**TEXT UNDER STUDY:**
============================================================

(LUNEL, France) — BIO-SCAN, the UV-C-based surface disinfectant system announced last month by BIO-UV Group, has now received certification from two independent testing laboratories.
The UV-C virus scanner, which is capable of detecting and eradicating micro-organisms including SARS-CoV-2 from all types of surfaces, is now being marketed across a number of industry sectors, though priority will be given to health care professionals.
It adopts the same UV technology as that used to wipe out invasive species found in ships’ ballast water tanks.
Biofaq Laboratories, a division of CARSO Group, a European provider of environmental and agri-food testing services, and C4 Diagnostics, a French biotech specialising in diagnosing infectious diseases, issued the certification based on the internationally recognised standard NF T72-281.
The tests indicate that BIO-SCAN is effective in killing 99.99 percent (1/10,000) of viruses and 99.999 percent (1/100,000) of bacteria on surfaces in just eight seconds.
Placing BIO-UV Group among a limited number of companies that have achieved certification for a surface-disinfecting system, the 50-cm (19-inch) handheld device emits a ray of UV-C which is passed over a surface, taking only seconds to disinfect the scanned area.
Almost all hygiene and disinfection procedures are typically carried out using chemicals, primarily bleach, alcohol, formaldehyde, and quaternary ammonium. Some of these methods are hazardous to health and the environment, and the protocols currently in place increase the dosages, which can impact materials on contact and even expose people close to these chemicals.
UV-C rays only require the operator to use eye or skin protection. They are chemical-free and without side effects.
It was invented in Marseille, France, in 1904. However, its application was limited until recently, when it emerged that the technology is highly effective in killing pathogens and organisms in water systems, such as ship’s ballast water.
BIO-UV Group has already received orders for the system and is establishing distribution channels for export.
The shipping industry is a likely beneficiary as it can be used on bridge and navigation instruments and in crew and passenger cabins, among other areas.

============================================================

Records drawn from a collection:

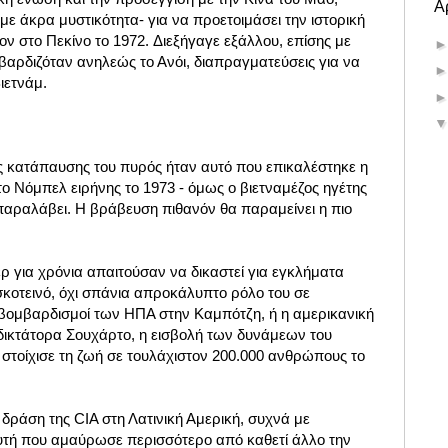
Α
ε άκρα μυστικότητα- για να προετοιμάσει την ιστορική
ν στο Πεκίνο το 1972. Διεξήγαγε εξάλλου, επίσης με
βαρδιζόταν ανηλεώς το Ανόι, διαπραγματεύσεις για να
ιετνάμ.
 κατάπαυσης του πυρός ήταν αυτό που επικαλέστηκε η
το Νόμπελ ειρήνης το 1973 - όμως ο βιετναμέζος ηγέτης
 παραλάβει. Η βράβευση πιθανόν θα παραμείνει η πιο
ερ για χρόνια απαιτούσαν να δικαστεί για εγκλήματα
σκοτεινό, όχι σπάνια απροκάλυπτο ρόλο του σε
 βομβαρδισμοί των ΗΠΑ στην Καμπότζη, ή η αμερικανική
 δικτάτορα Σουχάρτο, η εισβολή των δυνάμεων του
 στοίχισε τη ζωή σε τουλάχιστον 200.000 ανθρώπους το
δράση της CIA στη Λατινική Αμερική, συχνά με
υτή που αμαύρωσε περισσότερο από καθετί άλλο την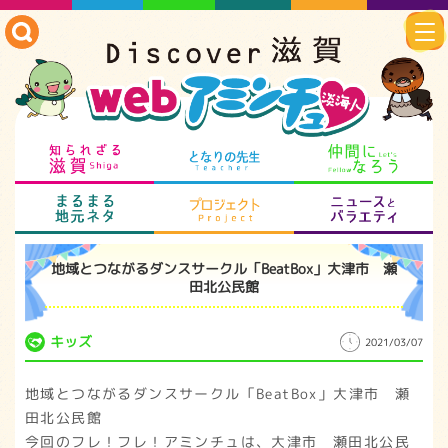
知られざる滋賀
となりの先生
仲
まるまる地元ネタ
プロジェクト
ニ
地域とつながるダンスサークル「BeatBox」大津市 瀬
田北公民館
キッズ
2021/03/07
地域とつながるダンスサークル「BeatBox」大津市 瀬
田北公民館
今回のフレ！フレ！アミンチュは、大津市 瀬田北公民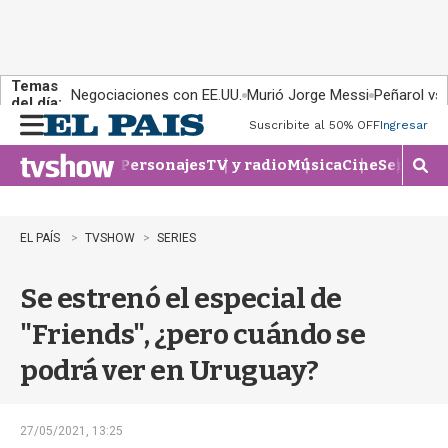
Temas
Negociaciones con EE.UU.
Murió Jorge Messi
Peñarol vs
del día:
Suscribite al 50% OFF
Ingresar
M
e
Personajes
TV y radio
Música
Cine
Series
Te
n
M
u
o
s
t
EL PAÍS
TVSHOW
SERIES
r
a
Se estrenó el especial de
r
b
"Friends", ¿pero cuándo se
�
s
podrá ver en Uruguay?
q
u
e
d
27/05/2021, 13:25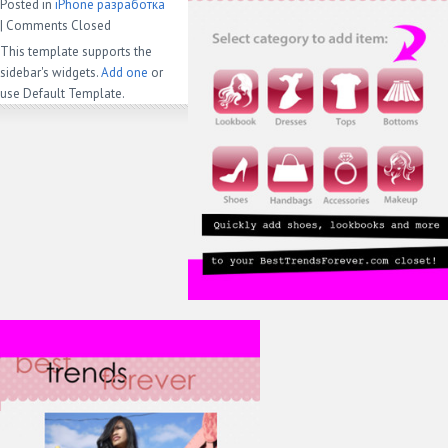
Posted in
iPhone разработка
|
Comments Closed
This template supports the
sidebar's widgets.
Add one
or
use Default Template.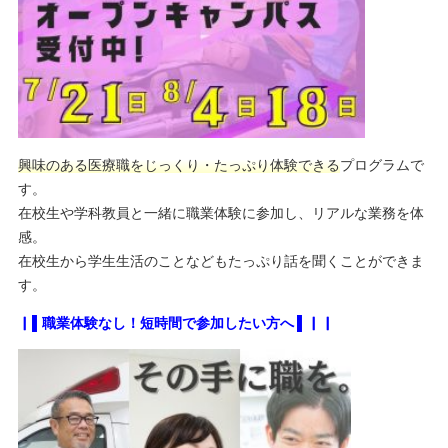
興味のある医療職をじっくり・たっぷり体験できる
プログラムで
す。
在校生や学科教員と一緒に職業体験に参加し、リアルな業務を体
感。
在校生から学生生活のことなどもたっぷり話を聞くことができま
す。
▏▌職業体験なし！短時間で参加したい方へ ▌▏▏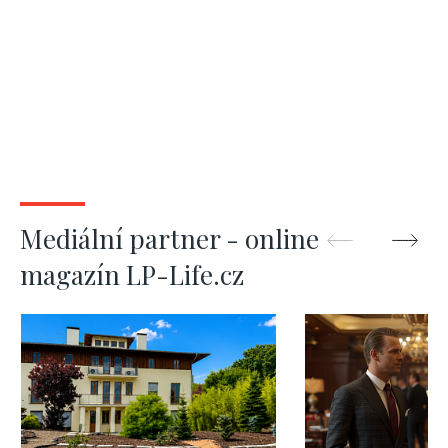
Mediální partner - online
magazín LP-Life.cz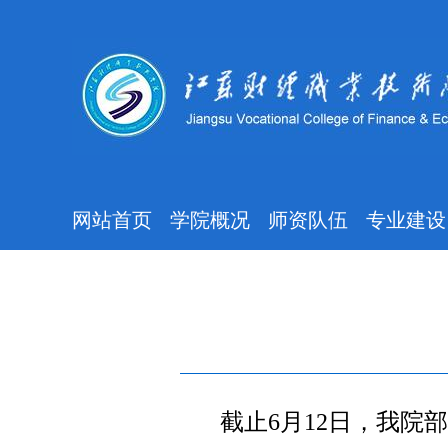
网站首页
学院概况
师资队伍
专业建设
截止6月12日，我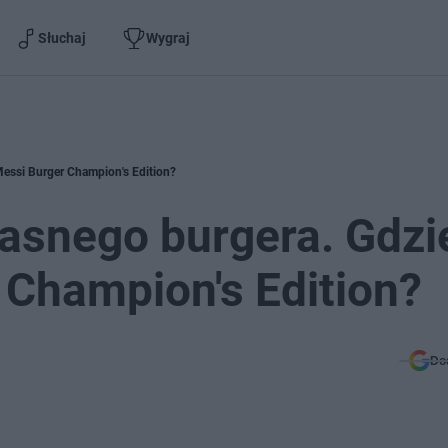
Słuchaj
Wygraj
Messi Burger Champion's Edition?
asnego burgera. Gdzi
 Champion's Edition?
Do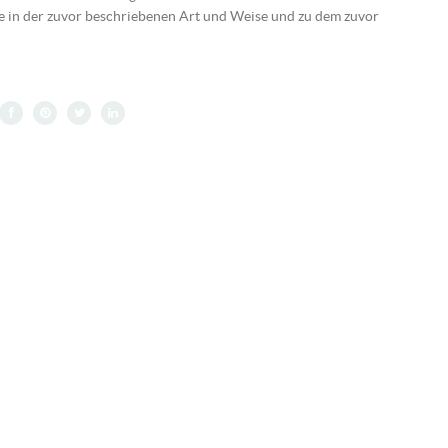
e in der zuvor beschriebenen Art und Weise und zu dem zuvor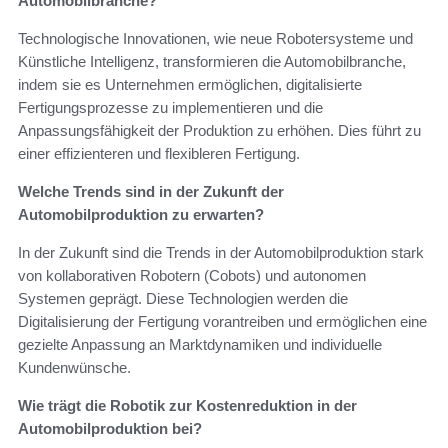
Automobilbranche?
Technologische Innovationen, wie neue Robotersysteme und
Künstliche Intelligenz, transformieren die Automobilbranche,
indem sie es Unternehmen ermöglichen, digitalisierte
Fertigungsprozesse zu implementieren und die
Anpassungsfähigkeit der Produktion zu erhöhen. Dies führt zu
einer effizienteren und flexibleren Fertigung.
Welche Trends sind in der Zukunft der
Automobilproduktion zu erwarten?
In der Zukunft sind die Trends in der Automobilproduktion stark
von kollaborativen Robotern (Cobots) und autonomen
Systemen geprägt. Diese Technologien werden die
Digitalisierung der Fertigung vorantreiben und ermöglichen eine
gezielte Anpassung an Marktdynamiken und individuelle
Kundenwünsche.
Wie trägt die Robotik zur Kostenreduktion in der
Automobilproduktion bei?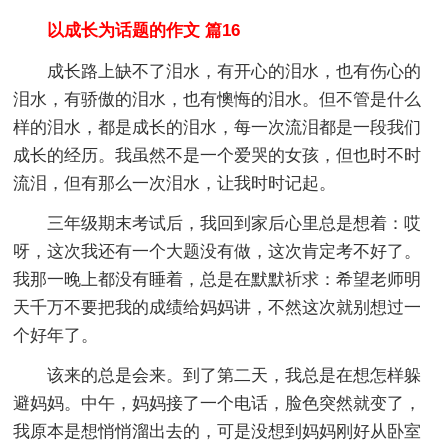
以成长为话题的作文 篇16
成长路上缺不了泪水，有开心的泪水，也有伤心的
泪水，有骄傲的泪水，也有懊悔的泪水。但不管是什么
样的泪水，都是成长的泪水，每一次流泪都是一段我们
成长的经历。我虽然不是一个爱哭的女孩，但也时不时
流泪，但有那么一次泪水，让我时时记起。
三年级期末考试后，我回到家后心里总是想着：哎
呀，这次我还有一个大题没有做，这次肯定考不好了。
我那一晚上都没有睡着，总是在默默祈求：希望老师明
天千万不要把我的成绩给妈妈讲，不然这次就别想过一
个好年了。
该来的总是会来。到了第二天，我总是在想怎样躲
避妈妈。中午，妈妈接了一个电话，脸色突然就变了，
我原本是想悄悄溜出去的，可是没想到妈妈刚好从卧室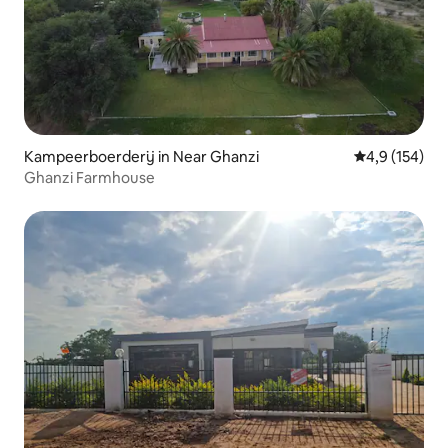
Kampeerboerderij in Near Ghanzi
Gemiddelde be
4,9 (154)
Ghanzi Farmhouse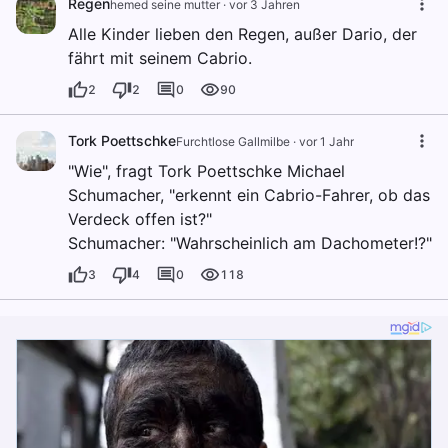
Regen
hemed seine mutter
·
vor 3 Jahren
Alle Kinder lieben den Regen, außer Dario, der
fährt mit seinem Cabrio.
2
2
0
90
Tork Poettschke
Furchtlose Gallmilbe
·
vor 1 Jahr
"Wie", fragt Tork Poettschke Michael
Schumacher, "erkennt ein Cabrio-Fahrer, ob das
Verdeck offen ist?"
Schumacher: "Wahrscheinlich am Dachometer!?"
3
4
0
118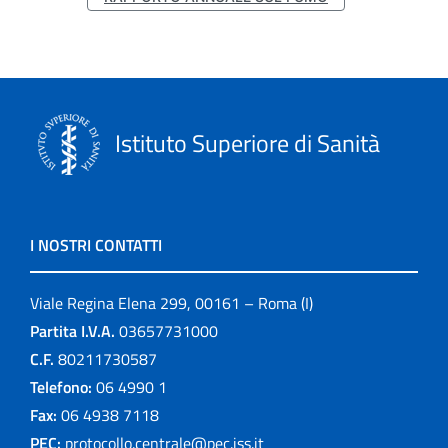
Istituto Superiore di Sanità
I NOSTRI CONTATTI
Viale Regina Elena 299, 00161 – Roma (I)
Partita I.V.A.
03657731000
C.F.
80211730587
Telefono:
06 4990 1
Fax:
06 4938 7118
PEC:
protocollo.centrale@pec.iss.it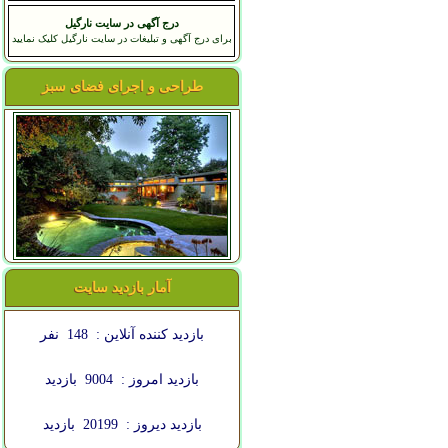
درج آگهی در سایت نارگیل
برای درج آگهی و تبلیغات در سایت نارگیل کلیک نمایید
طراحی و اجرای فضای سبز
آمار بازدید سایت
بازدید کننده آنلاین :
148
نفر
بازدید امروز :
9004
بازدید
بازدید دیروز :
20199
بازدید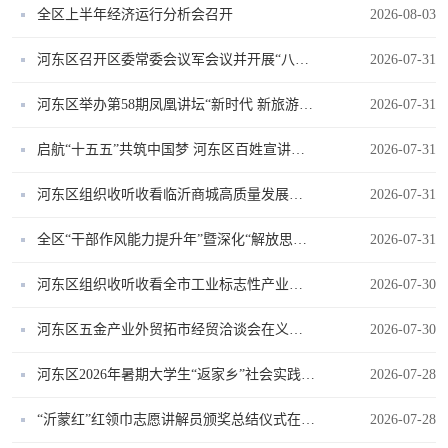
全区上半年经济运行分析会召开
2026-08-03
河东区召开区委常委会议军会议并开展“八一”走访慰问活动
2026-07-31
河东区举办第58期凤凰讲坛“新时代 新旅游：文旅融合新思考”专题报告会
2026-07-31
启航“十五五”共筑中国梦 河东区百姓宣讲大赛决赛圆满举办
2026-07-31
河东区组织收听收看临沂商城高质量发展工作领导小组第二次会议召开
2026-07-31
全区“干部作风能力提升年”暨深化“解放思想、对标学标”工作推进会召开
2026-07-31
河东区组织收听收看全市工业标志性产业链二季度工作推进会
2026-07-30
河东区五金产业外贸拓市经贸洽谈会在义乌举行
2026-07-30
河东区2026年暑期大学生“返家乡”社会实践活动正式启动
2026-07-28
“沂蒙红”红领巾志愿讲解员颁奖总结仪式在河东区举行
2026-07-28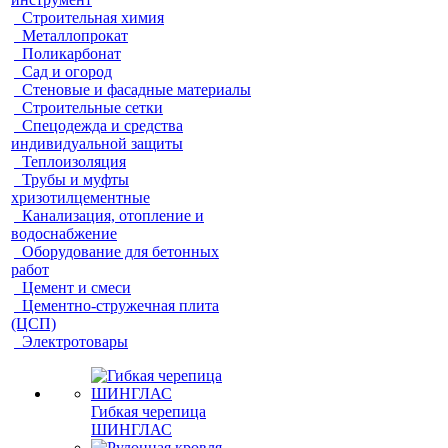
Строительная химия
Металлопрокат
Поликарбонат
Сад и огород
Стеновые и фасадные материалы
Строительные сетки
Спецодежда и средства
индивидуальной защиты
Теплоизоляция
Трубы и муфты
хризотилцементные
Канализация, отопление и
водоснабжение
Оборудование для бетонных
работ
Цемент и смеси
Цементно-стружечная плита
(ЦСП)
Электротовары
Гибкая черепица
ШИНГЛАС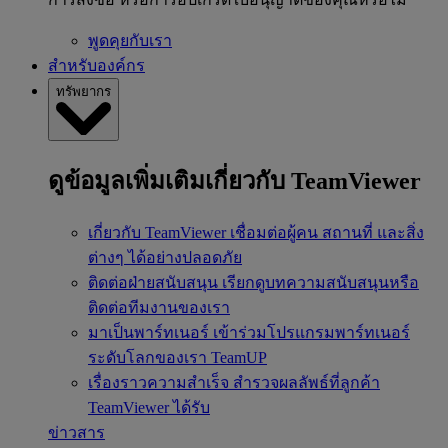
พูดคุยกับเรา
สำหรับองค์กร
ทรัพยากร
ดูข้อมูลเพิ่มเติมเกี่ยวกับ TeamViewer
เกี่ยวกับ TeamViewer
เชื่อมต่อผู้คน สถานที่ และสิ่ง
ต่างๆ ได้อย่างปลอดภัย
ติดต่อฝ่ายสนับสนุน
เรียกดูบทความสนับสนุนหรือ
ติดต่อทีมงานของเรา
มาเป็นพาร์ทเนอร์
เข้าร่วมโปรแกรมพาร์ทเนอร์
ระดับโลกของเรา TeamUP
เรื่องราวความสำเร็จ
สำรวจผลลัพธ์ที่ลูกค้า
TeamViewer ได้รับ
ข่าวสาร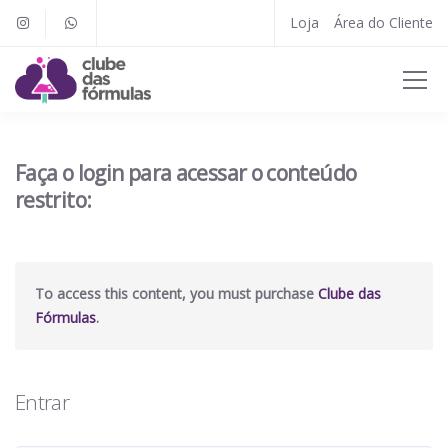
Loja
Área do Cliente
Faça o login para acessar o conteúdo
restrito:
To access this content, you must purchase
Clube das
Fórmulas
.
Entrar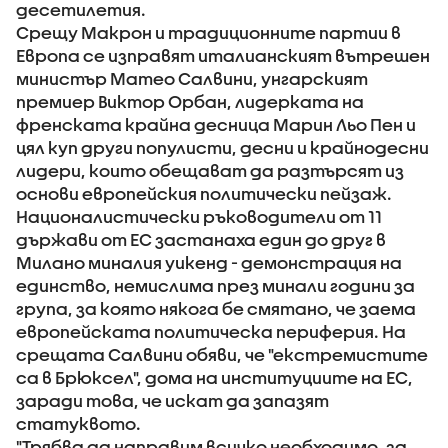
десетилетия.
Срещу Макрон и традиционните партии в
Европа се изправят италианският вътрешен
министър Матео Салвини, унгарският
премиер Виктор Орбан, лидерката на
френската крайна десница Марин Льо Пен и
цял куп други популисти, десни и крайнодесни
лидери, които обещават да разтърсят из
основи европейския политически пейзаж.
Националистически ръководители от 11
държави от ЕС застанаха един до друг в
Милано миналия уикенд - демонстрация на
единство, немислима през минали години за
група, за която някога бе смятано, че заема
европейската политическа периферия. На
срещата Салвини обяви, че "екстремистите
са в Брюксел", дома на институциите на ЕС,
заради това, че искат да запазят
статуквото.
"Трябва да направим всичко необходимо, за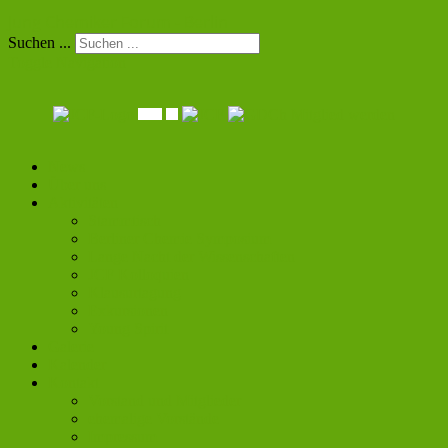
Jung Chemiker Forum - Berlin
Suchen ...
Toggle Navigation
Mitglied werden
News
Über uns
Aktivitäten
Stammtisch
Berliner Chemie Symposium
Lange Nacht der Wissenschaften
JCF Kolloquien
Klausurtagung
Exkursionen
Young Spirit
Galerie
Kalender
Kontakt
Vorstand und Mitglieder
ehemalige Vorstände
Impressum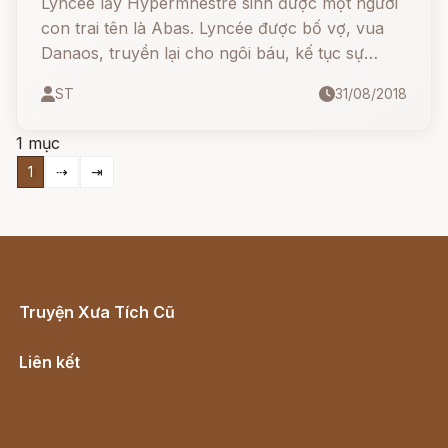
Lyncée lấy Hypermnestre sinh được một người
con trai tên là Abas. Lyncée được bố vợ, vua
Danaos, truyền lại cho ngôi báu, kế tục sự
nghiệp trị vì trên đất Argos.
ST
31/08/2018
1 mục
1
⇢
⇥
Truyện Xưa Tích Cũ
Cổ tích Việt Nam
Liên kết
Lịch vạn niên
Hà Nội cũ - Món ngon Hà Nội
Truyện kiếm hiệp - Ngôn tình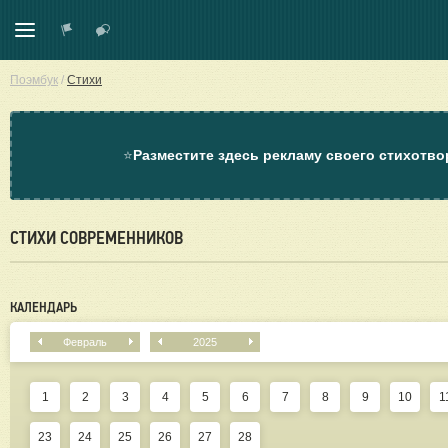
Поэмбук
/
Стихи
⭐
Разместите здесь рекламу своего стихотво
СТИХИ СОВРЕМЕННИКОВ
КАЛЕНДАРЬ
Февраль
2025
1
2
3
4
5
6
7
8
9
10
1
23
24
25
26
27
28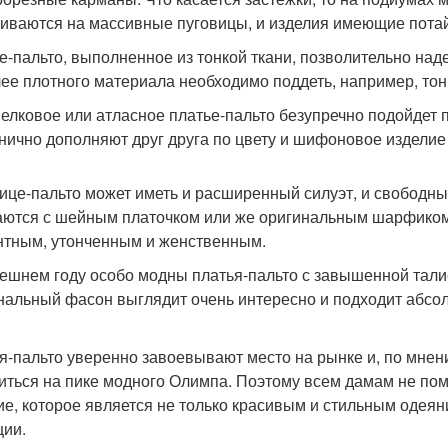
гиваются на массивные пуговицы, и изделия имеющие потай
е-пальто, выполненное из тонкой ткани, позволительно наде
лее плотного материала необходимо поддеть, например, тонк
елковое или атласное платье-пальто безупречно подойдет 
нично дополняют друг друга по цвету и шифоновое изделие 
ице-пальто может иметь и расширенный силуэт, и свободн
аются с шейным платочком или же оригинальным шарфиком
нтным, утонченным и женственным.
ешнем году особо модны платья-пальто с завышенной тали
нальный фасон выглядит очень интересно и подходит абсо
я-пальто уверенно завоевывают место на рынке и, по мнен
иться на пике модного Олимпа. Поэтому всем дамам не пом
ие, которое является не только красивым и стильным одеян
ции.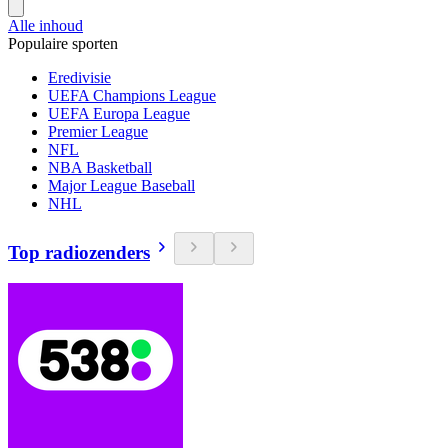
Alle inhoud
Populaire sporten
Eredivisie
UEFA Champions League
UEFA Europa League
Premier League
NFL
NBA Basketball
Major League Baseball
NHL
Top radiozenders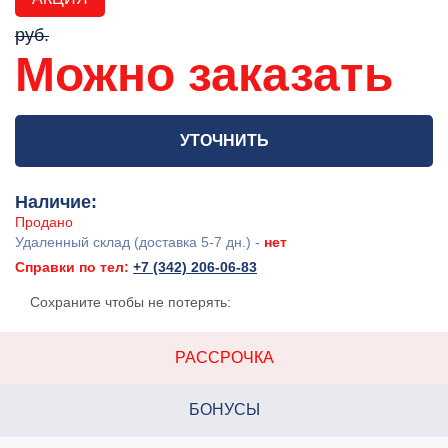
руб.
Можно заказать
УТОЧНИТЬ
Наличие:
Продано
Удаленный склад (доставка 5-7 дн.) -
нет
Справки по тел:
+7 (342) 206-06-83
Сохраните чтобы не потерять:
РАССРОЧКА
БОНУСЫ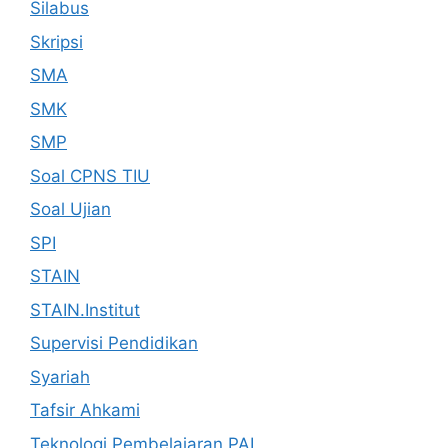
Silabus
Skripsi
SMA
SMK
SMP
Soal CPNS TIU
Soal Ujian
SPI
STAIN
STAIN.Institut
Supervisi Pendidikan
Syariah
Tafsir Ahkami
Teknologi Pembelajaran PAI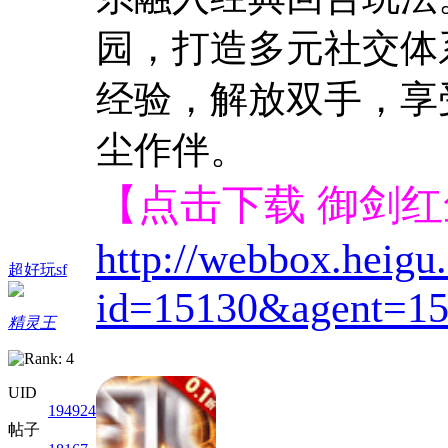
园，打造多元社交体
经验，解放双手，享
尘作伴。
【点击下载 御剑
http://webbox.heig
超好玩sf
id=15130&agent=15
精灵王
UID
194924
帖子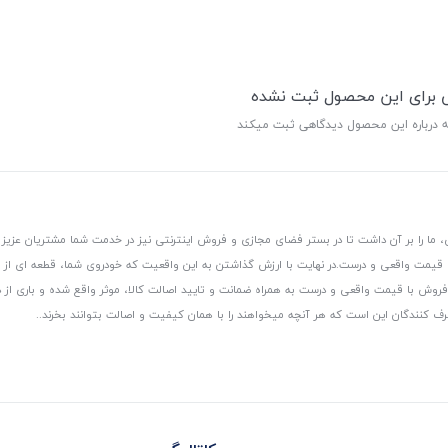
ی برای این محصول ثبت نشده
ه درباره این محصول دیدگاهی ثبت میکند
 ما را بر آن داشت تا در بستر فضای مجازی و فروش اینترنتی نیز در خدمت شما مشتریان عزیز 
، قیمت واقعی و درست.
در نهایت با ارزش گذاشتن به این واقعیت که خودروی شما، قطعه ای از
ر و فروش با قیمت واقعی و درست به همراه ضمانت و تایید اصالت کالا، موثر واقع شده و باری 
رف کنندگان این است که هر آنچه میخواهند را با همان کیفیت و اصالت بتوانند بخرند..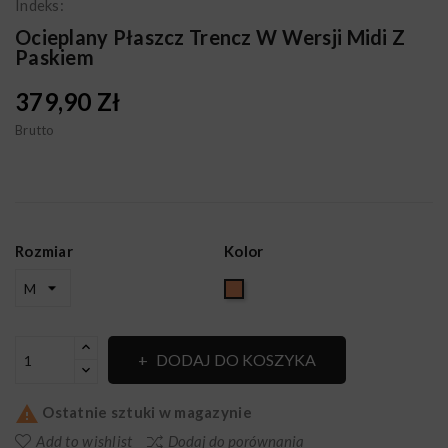
Indeks:
Ocieplany Płaszcz Trencz W Wersji Midi Z
Paskiem
379,90 Zł
Brutto
Rozmiar
Kolor
Karmelowy
DODAJ DO KOSZYKA

Ostatnie sztuki w magazynie
Add to wishlist
Dodaj do porównania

============================================================

**ASSIGNMENT A:** State whether each statement agrees with the BIO-SCAN article, answering yes or no and quoting the deciding words: (i) The device is handheld and 50 cm long. (ii) Three independent testing laboratories certified the system. (iii) Operators of UV-C rays must wear a full protective suit.
**ASSIGNMENT B:** Copy the BIO-SCAN article from "Almost all hygiene" to "ship’s ballast water.".
Work from the BIO-SCAN article alone.

**EXPECTED OUTPUT A:**
(i) Yes: "the 50-cm (19-inch) handheld device"
(ii) No: "has now received certification from two independent testing laboratories"
(iii) No: "UV-C rays only require the operator to use eye or skin protection."

**EXPECTED OUTPUT B:**
Almost all hygiene and disinfection procedures are typically carried out using chemicals, primarily bleach, alcohol, formaldehyde, and quaternary ammonium. Some of these methods are hazardous to health and the environment, and the protocols currently in place increase the dosages, which can impact materials on contact and even expose people close to these chemicals.
UV-C rays only require the operator to use eye or skin protection. They are chemical-free and without side effects.
It was invented in Marseille, France, in 1904. However, its application was limited until recently, when it emerged that the technology is highly effective in killing pathogens and organisms in water systems, such as ship’s ballast water.